[Items from a dataset]
-- Opening Marker --
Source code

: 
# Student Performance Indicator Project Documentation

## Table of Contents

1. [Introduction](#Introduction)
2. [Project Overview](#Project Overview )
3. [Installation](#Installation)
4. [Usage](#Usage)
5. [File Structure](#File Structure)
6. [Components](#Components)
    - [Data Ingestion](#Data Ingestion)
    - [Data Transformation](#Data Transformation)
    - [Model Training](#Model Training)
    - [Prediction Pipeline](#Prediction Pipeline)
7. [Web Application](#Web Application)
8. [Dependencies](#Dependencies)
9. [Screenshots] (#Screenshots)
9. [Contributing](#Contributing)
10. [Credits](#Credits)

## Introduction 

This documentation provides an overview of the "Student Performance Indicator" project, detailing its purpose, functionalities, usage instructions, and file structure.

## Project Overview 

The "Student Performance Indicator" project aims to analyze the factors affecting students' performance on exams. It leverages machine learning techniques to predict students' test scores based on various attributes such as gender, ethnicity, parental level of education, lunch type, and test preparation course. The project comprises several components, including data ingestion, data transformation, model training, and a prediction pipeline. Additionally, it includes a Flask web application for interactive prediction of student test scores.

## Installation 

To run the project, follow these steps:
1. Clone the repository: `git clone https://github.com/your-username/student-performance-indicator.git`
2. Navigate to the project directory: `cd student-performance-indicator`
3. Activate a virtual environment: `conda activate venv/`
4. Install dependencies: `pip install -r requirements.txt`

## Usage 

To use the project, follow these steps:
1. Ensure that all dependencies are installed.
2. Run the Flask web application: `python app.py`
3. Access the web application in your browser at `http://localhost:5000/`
-- Closing Marker --
AIM OF THE EXERCISE:
Word for word, set down the lines from the beginning of the records through the line that holds "6. [Components](#Components)". Leave out the rest.

ANSWER TO THIS PROBLEM:
Source code

: 
# Student Performance Indicator Project Documentation

## Table of Contents

1. [Introduction](#Introduction)
2. [Project Overview](#Project Overview )
3. [Installation](#Installation)
4. [Usage](#Usage)
5. [File Structure](#File Structure)
6. [Components](#Components)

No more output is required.